Ege Üniversitesi Etnografya Müzesi, "Müze Söyleşileri" kapsamında "Geleneksel Sanat Üzerine" konulu bir panel düzenledi. EÜ Sağlık Kültür ve Spor Daire Başkanlığı ile EÜ Kadın Sorunları Uygulama ve Araştırma Merkezi (EKAM) iş birliğinde gerçekleştirilen etkinliğe akademisyenler ve geleneksel sanata ilgi duyan sanatseverler katıldı.

Moderatörlüğünü Etnografya Müzesi Müdürü Dr. Öğr. Üyesi Dilek Maktal Canko'nun yaptığı panelde, Dokuz Eylül Üniversitesi Güzel Sanatlar Fakültesi Öğretim Üyesi Doç. Dr. Gonca Karavar, Kültür ve Turizm Bakanlığı Kültürel Miras Taşıyıcısı çini sanatçısı Ebru Camkıran ve tezhip sanatçısı Ayşegül Devecier konuşmacı olarak yer aldı.

HALI SANATINI ANLATTI

Doç. Dr. Gonca Karavar, "Halı Sanatı Geleneği, Gelişimi ve Günümüzdeki Durumu" başlıklı sunumunda halı sanatının geçmişten günümüze uzanan evrimini anlattı. Halıcılık geleneğinin zamanla bir sanat dalına dönüştüğünü belirten Karavar, bu sanatın kökeninin milattan önce 5. yüzyıla dayandığını ve Osmanlı İmparatorluğu döneminde doruk noktasına ulaştığını söyledi. Karavar, sanayi devrimi ve makineleşme ile birlikte el sanatlarının azaldığını ve günümüzde dokuma halıların yeniden ilgi gördüğünü vurguladı.

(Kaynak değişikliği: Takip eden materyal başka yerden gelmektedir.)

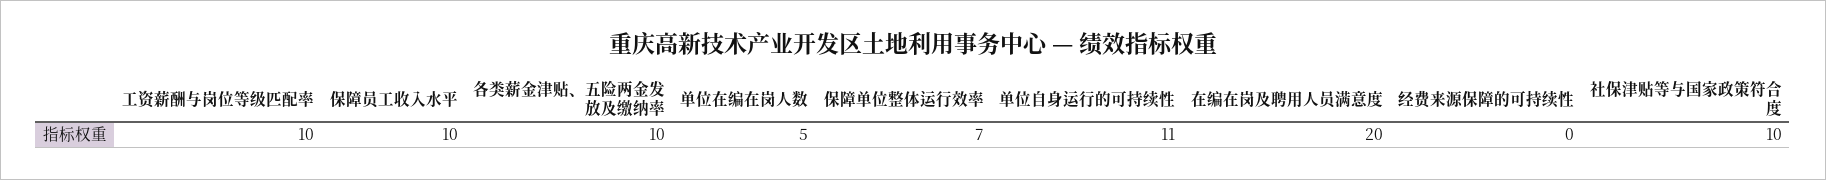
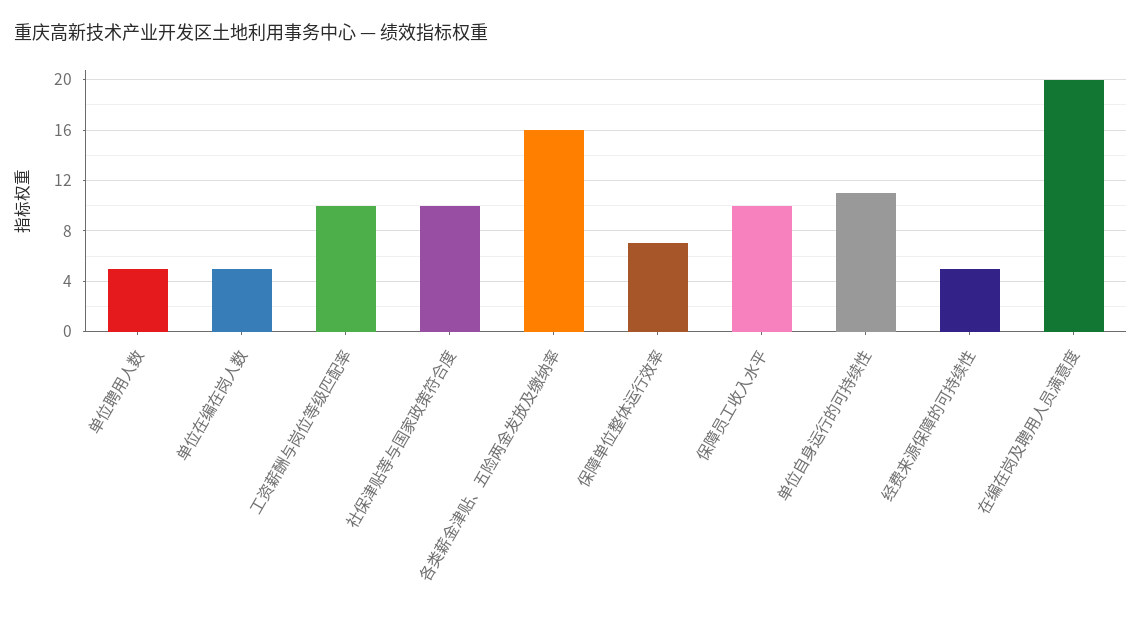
  {
    "工资薪酬与岗位等级匹配率": 10,
    "保障员工收入水平": 10,
-   "各类薪金津贴、五险两金发放及缴纳率": 10,
+   "各类薪金津贴、五险两金发放及缴纳率": 16,
    "单位在编在岗人数": 5,
    "保障单位整体运行效率": 7,
    "单位自身运行的可持续性": 11,
    "在编在岗及聘用人员满意度": 20,
-   "经费来源保障的可持续性": 0,
+   "经费来源保障的可持续性": 5,
-   "社保津贴等与国家政策符合度": 10
+   "社保津贴等与国家政策符合度": 10,
+   "单位聘用人数": 5
  }

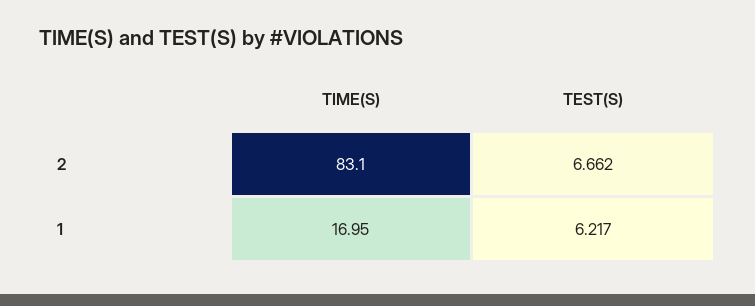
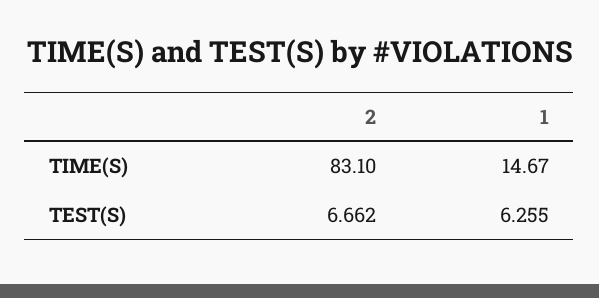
  {
    "TIME(S)": {
      "2": 83.1,
-     "1": 16.95
+     "1": 14.67
    },
    "TEST(S)": {
      "2": 6.662,
-     "1": 6.217
+     "1": 6.255
    }
  }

Çini sanatı üzerine konuşan Ebru Camkıran, "Geleneğin İçinde Çini" başlıklı sunumunda çini sanatının inceliklerini ve klasik ile modern çini ayrımını ele aldı. Camkıran, Türk süsleme sanatlarında desenlerin ve motiflerin genellikle iki boyutlu olduğunu ve çizimde üç boyuta yer verilmediğini belirtti. Gelenek kavramı içinde çini sanatının yeri konusunda da değinen Camkıran, değişimin ve yaratıcılığın gelenekle birlikte var olabileceğini ifade etti.

Tezhip sanatı üzerine sunum yapan Ayşegül Devecier ise "Geçmişten Günümüze Tezhip Sanatı" konusunda bilgi verdi. Tezhip sanatının tarihini ve kullanılan malzemeleri anlatan Devecier, bu sanatın İslam dininin kabulünden sonra geliştiğini ve günümüze kadar aktarıldığını vurguladı.

Panel sonunda katılımcılara günün anısına "Teşekkür Belgesi" verildi.